Further Reading: Chapter 5

« Back to Table of Contents

The theory of optimisation dates back to the work of Fermat, who formulated the result on stationarity for unconstrained problems in the 17th century. The extension to the constrained case was made by Lagrange in 1788, for the case of equality constraints. It was not until 1951 that the theory was generalised to the case of inequality constraints by Kuhn and Tucker, giving rise to the modern theory of convex optimisation. Karush had already described the optimality conditions in his dissertation in 1939 and this is why the conditions arising from the Kuhn Tucker theorem are usually referred to as the Karush Kuhn Tucker (KKT) conditions.

In the following years, considerable work was done by Wolfe, Mangasarian, Duran, and others, to extend the duality results known for linear programming to the convex programming case (see for example the introduction of Luenberger). The diffusion of computers in the 1960s greatly increased the interest in what was then known as mathematical programming, which studies the solution of problems by (usually linear or quadratic) optimisation methods.

The use of optimisation in machine learning was pioneered by Olvi Mangasarian with his work on linear programming machines. See also the early paper by Smith, and by Bennett and Mangasarian for early use of the slack variables in a pattern separation problem and Bennett et al. for a very nice discussion of linear and quadratic optimisation techniques applied to pattern recognition. Mangasarian took his ideas to their extreme, designing algorithms that can perform data mining on datasets of hundreds of thousands of points (see Chapter 7 for more references). The perceptron algorithm described in Chapter 2 can also be regarded as a simple optimisation procedure, searching for a feasible point given a set of linear constraints specified by the data. But rather than picking any point in the feasible region (an ill-posed problem) one could choose to pick some specific point satisfying some extremal property like the ones discussed in Chapter 4 such as being maximally distant from the boundaries of the feasible region. This type of consideration will lead to the development of Support Vector Machines in the next chapter. Mangasarian’s early work mainly focused on minimising the 1-norm of the solution w. Notice finally that the application of optimisation ideas to problems like least squares regression (discussed in Chapter 2) was already a use of such concepts in machine learning.

Optimisation theory is a well-developed and quite stable field, and the standard results summarised in this chapter can be found in any good textbook. A particularly readable and comprehensive text on optimisation theory is Bazaraa et al; also the classic books of  Luenberger, Fletcher and  Mangasarian provide good introductions. Optimisation theory usually also includes the algorithmic techniques needed to solve the problem practically. We will address this issue in Chapter 7. The important contribution of optimisation theory to the theory of Support Vector Machines, however, lies not on the algorithmic side, but rather in its providing a mathematical characterisation of the solutions, via the KKT conditions, giving a mathematical meaning to the dual variables (introduced in Chapter 2) and to the margin slack vector (introduced in Chapter 4), and generally in providing a geometrical intuition for the dual problem.

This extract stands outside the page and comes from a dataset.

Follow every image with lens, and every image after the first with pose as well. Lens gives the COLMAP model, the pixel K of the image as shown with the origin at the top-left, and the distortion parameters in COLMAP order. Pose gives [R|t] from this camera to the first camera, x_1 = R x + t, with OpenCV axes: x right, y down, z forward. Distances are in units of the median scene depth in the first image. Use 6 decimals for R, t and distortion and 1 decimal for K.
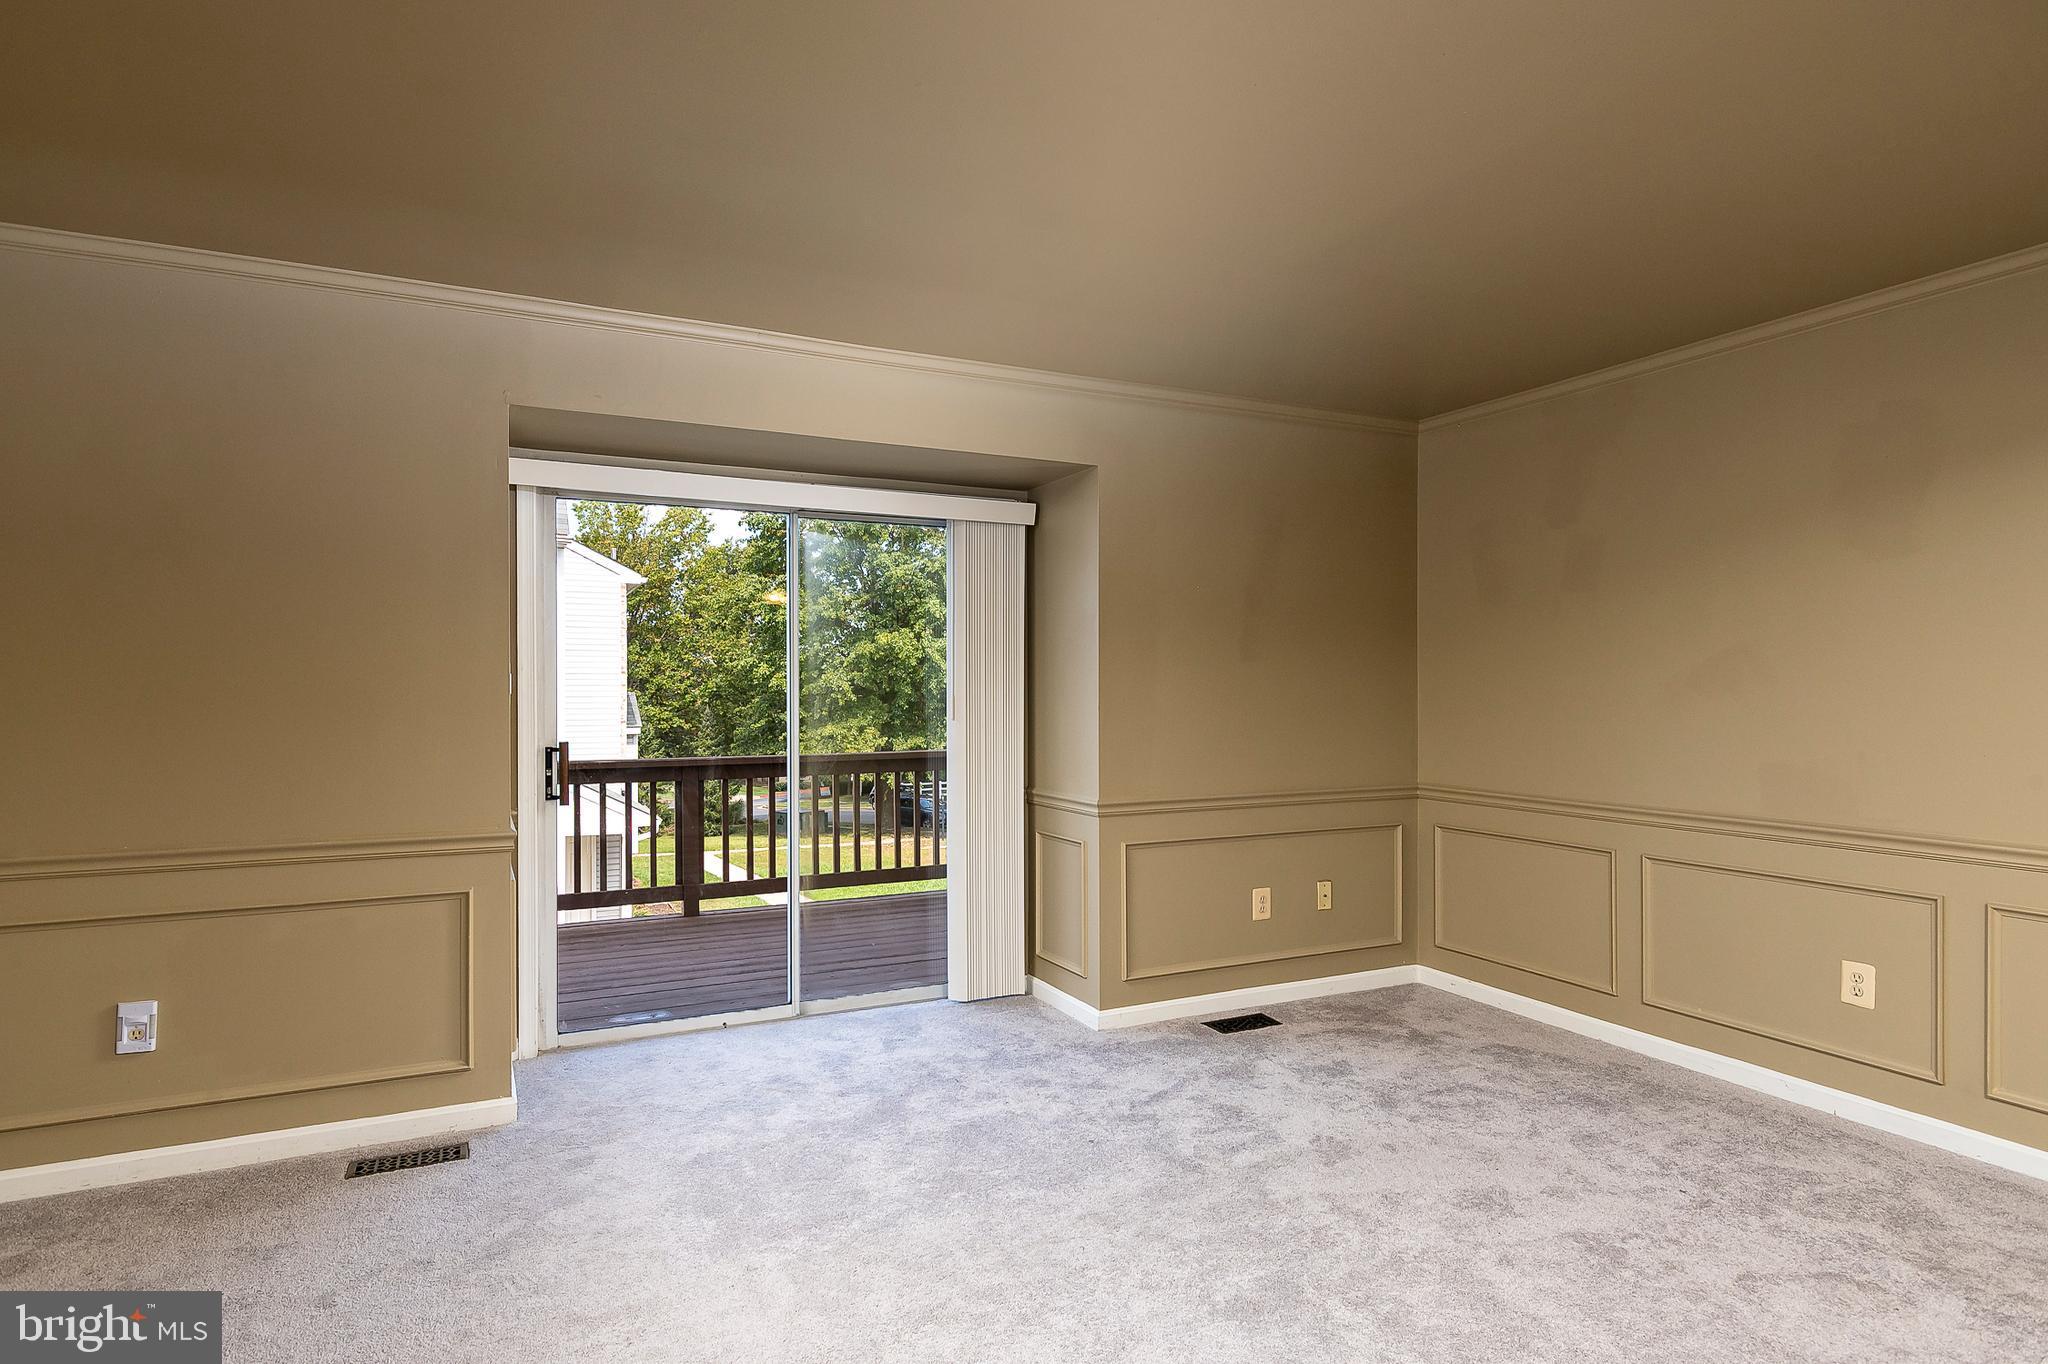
lens RADIAL K [[1097.9, 0, 1028.4], [0, 1097.9, 689.6], [0, 0, 1]] dist [0.019988, -0.000054]
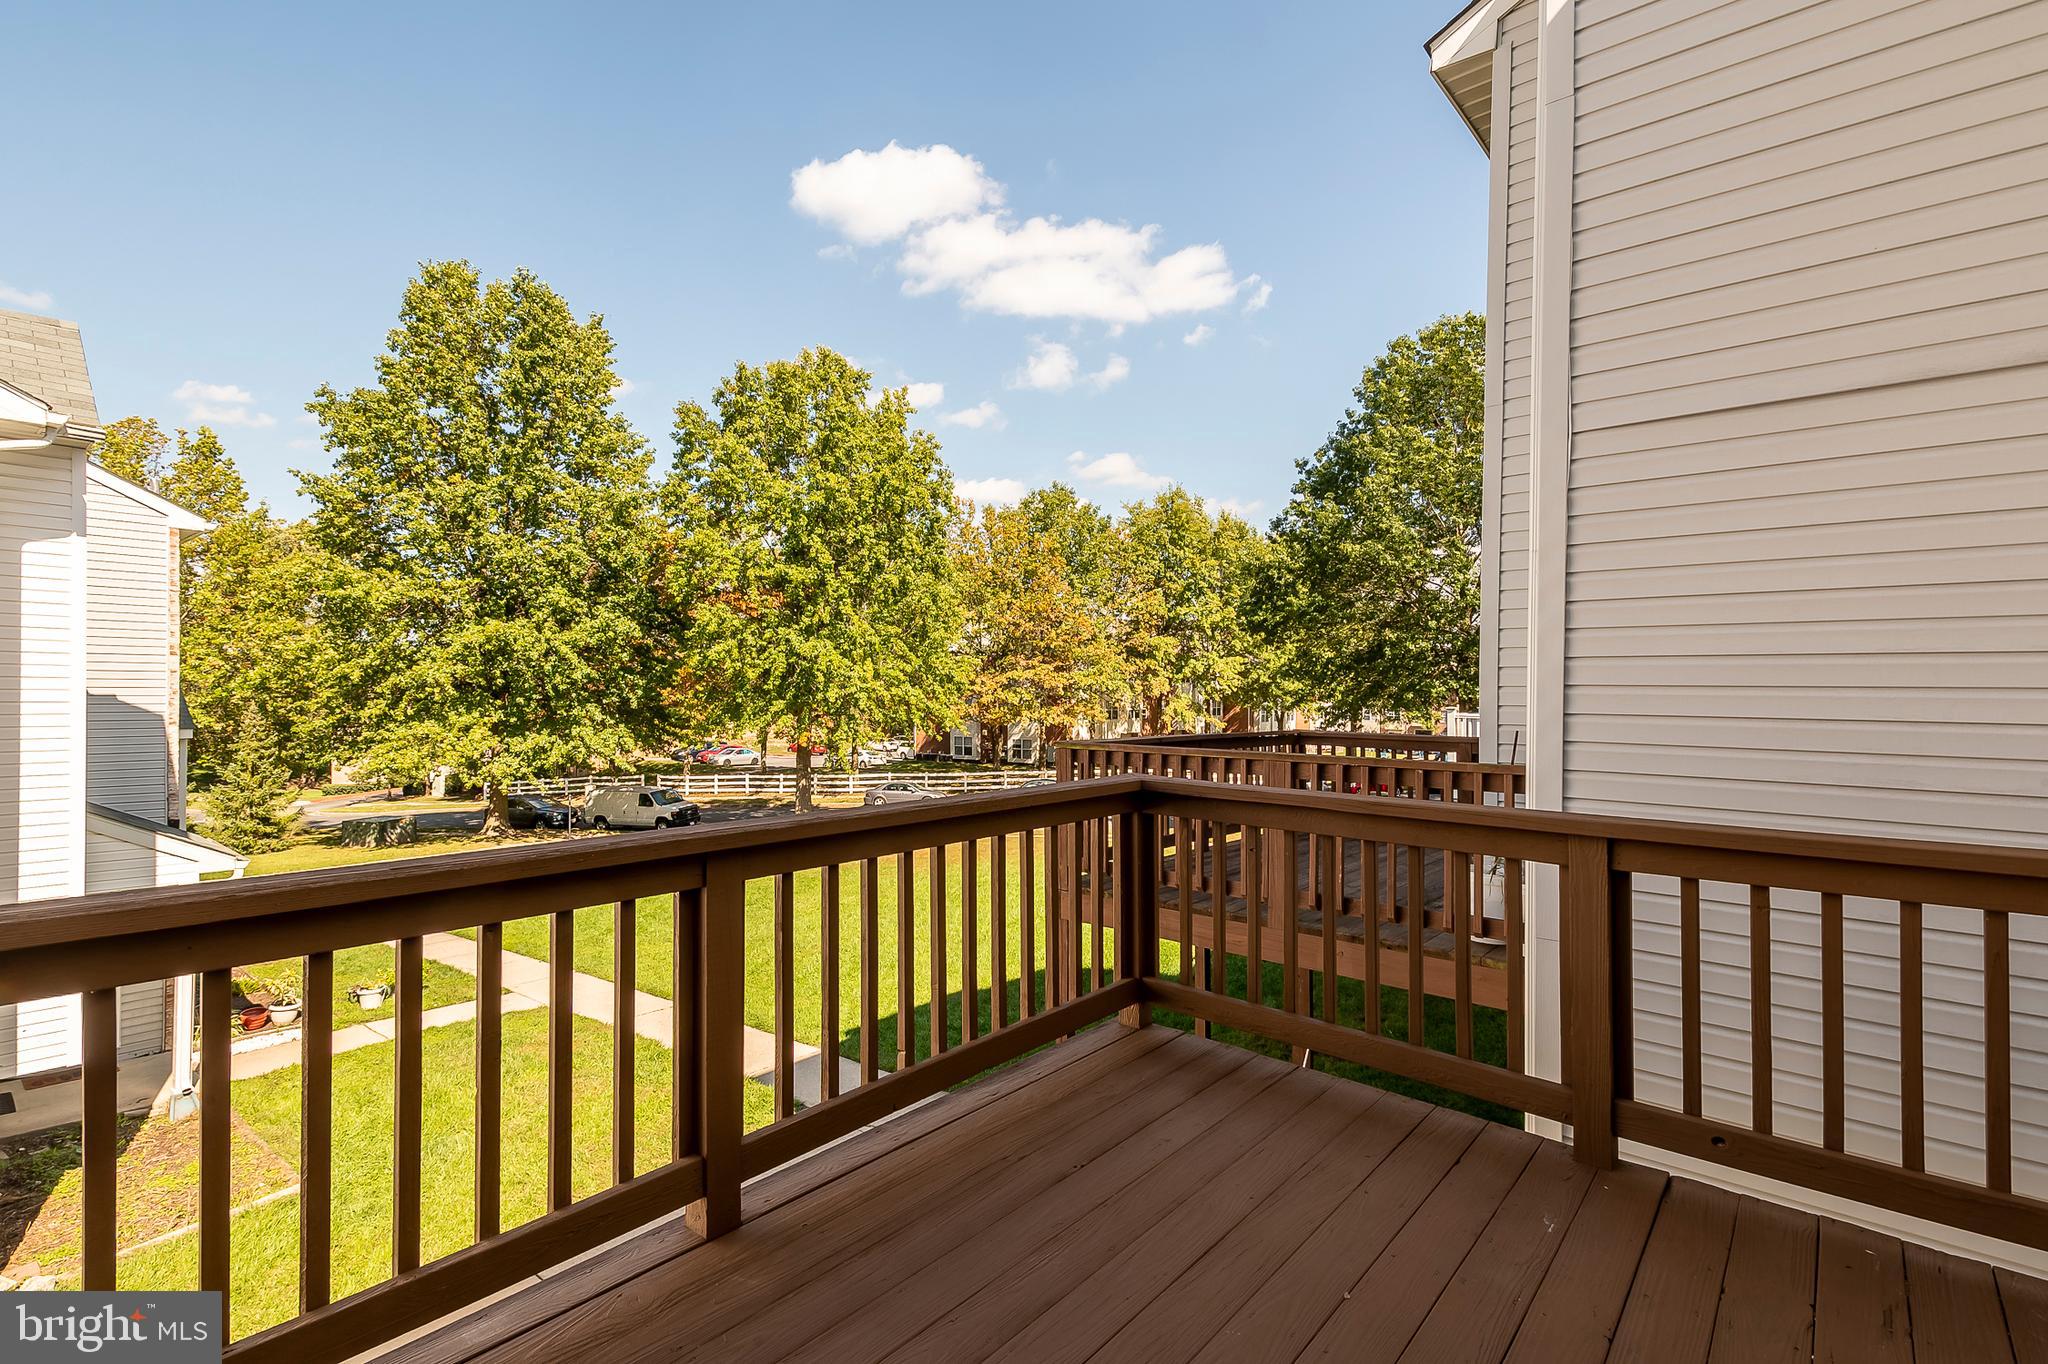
lens RADIAL K [[946.6, 0, 1018.6], [0, 946.6, 686.0], [0, 0, 1]] dist [0.002232, -0.000193]
pose [[0.911655, 0.015563, 0.410662, -0.548046], [-0.013702, 0.999878, -0.007475, 0.013519], [-0.410728, 0.001188, 0.911757, 0.998436]]
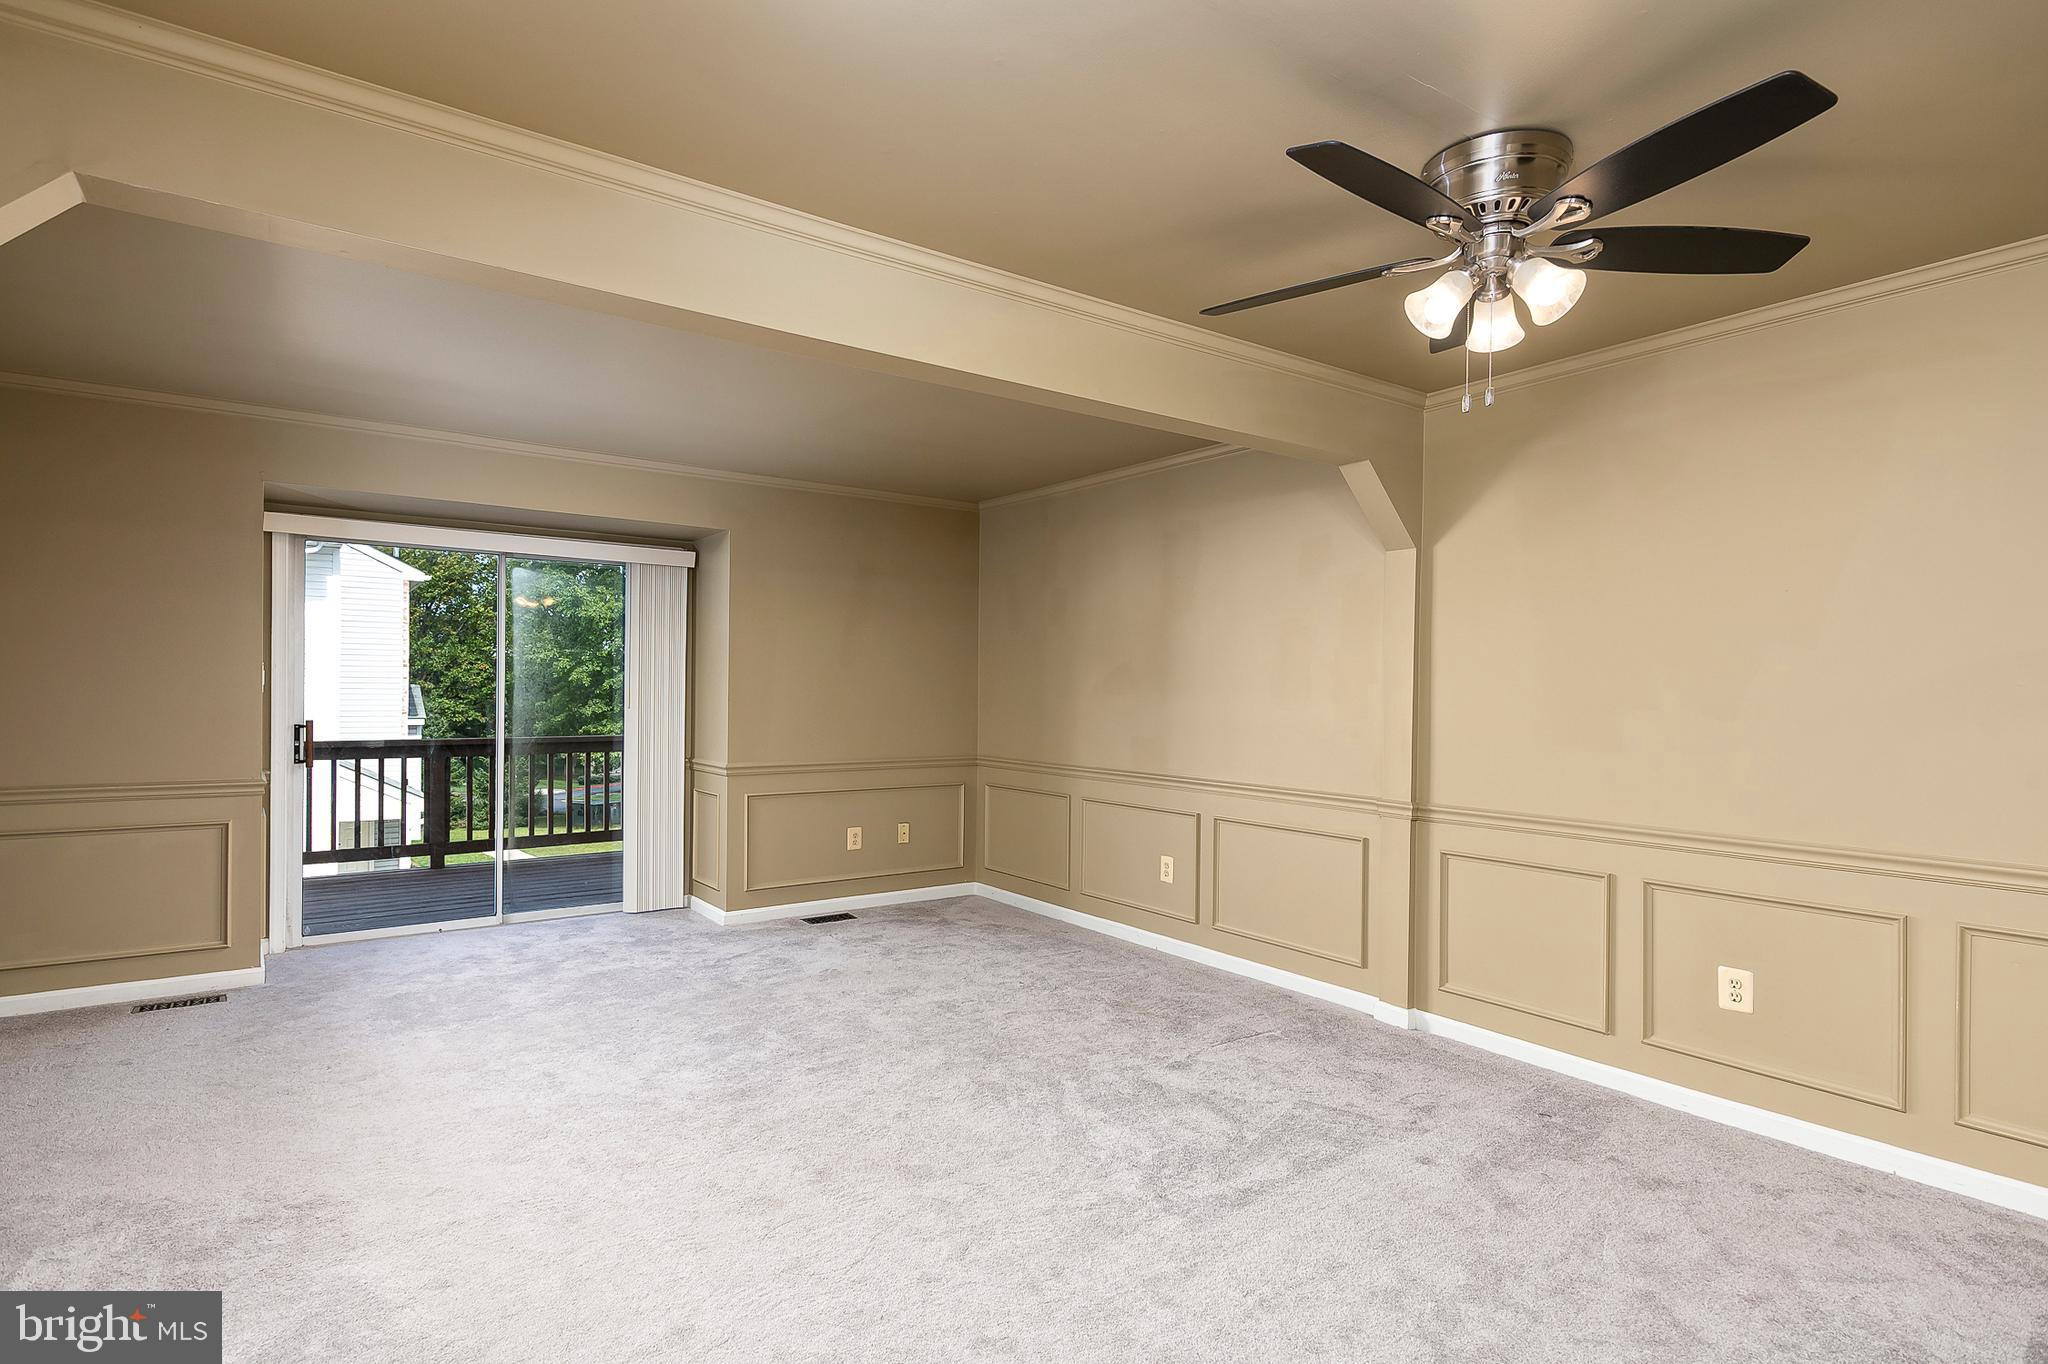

Exercise 1 concerning the centre of the smallest ball containing the data is relevant if we wish to minimise the estimate of the fat shattering dimension of a given set of points by optimally shifting the origin. This problem was first studied in Schoelkopf et al., while Exercise 2 concerning the distance between convex hulls is discussed in Bennett et al, and provides an efficient way to characterise the maximal margin hyperplane. This is discussed in Keerthy et al. where it is used to motivate an interesting algorithm (see Chapter 7 for more references).

References not on-line

  • W. Karush. Minima of Functions of Several Variables with Inequalities as Side Constraints. Department of Mathematics, University of Chicago, 1939. (MSc Thesis).
  • H. Kuhn and A. Tucker. Nonlinear programming. Proceedings of 2nd Berkeley Symposium on Mathematical Statistics and Probabilistics, pages 481–492. University of California Press, 1951.
  • D. Luenberger.  Linear and Nonlinear Programming . Addison-Wesley, 1984.
  • O. L. Mangasarian. Linear and nonlinear separation of patterns by linear programming. Operations Research , 13:444–452, 1965.
  • O. L. Mangasarian. Multi-surface method of pattern separation. IEEE Transactions on Information Theory , IT-14:801–807, 1968.
  • O. L. Mangasarian. Mathematical programming in data mining. Data Mining and Knowledge Discovery , 42(1):183–201, 1997.
  • F. W. Smith. Pattern classifier design by linear programming. IEEE Transactions on Computers , C-17:367–372, 1968.
  • M. Bazaraa, D. Sherali, and C. Shetty.  Nonlinear Programming : Theory and Algorithms . Wiley-Interscience Series in Discrete Mathematics and Optimization. Wiley, 1992.
  • R. Fletcher. Practical methods of Optimization . Wiley, 1988.
  • O. L. Mangasarian. Nonlinear Programming. SIAM, 1994.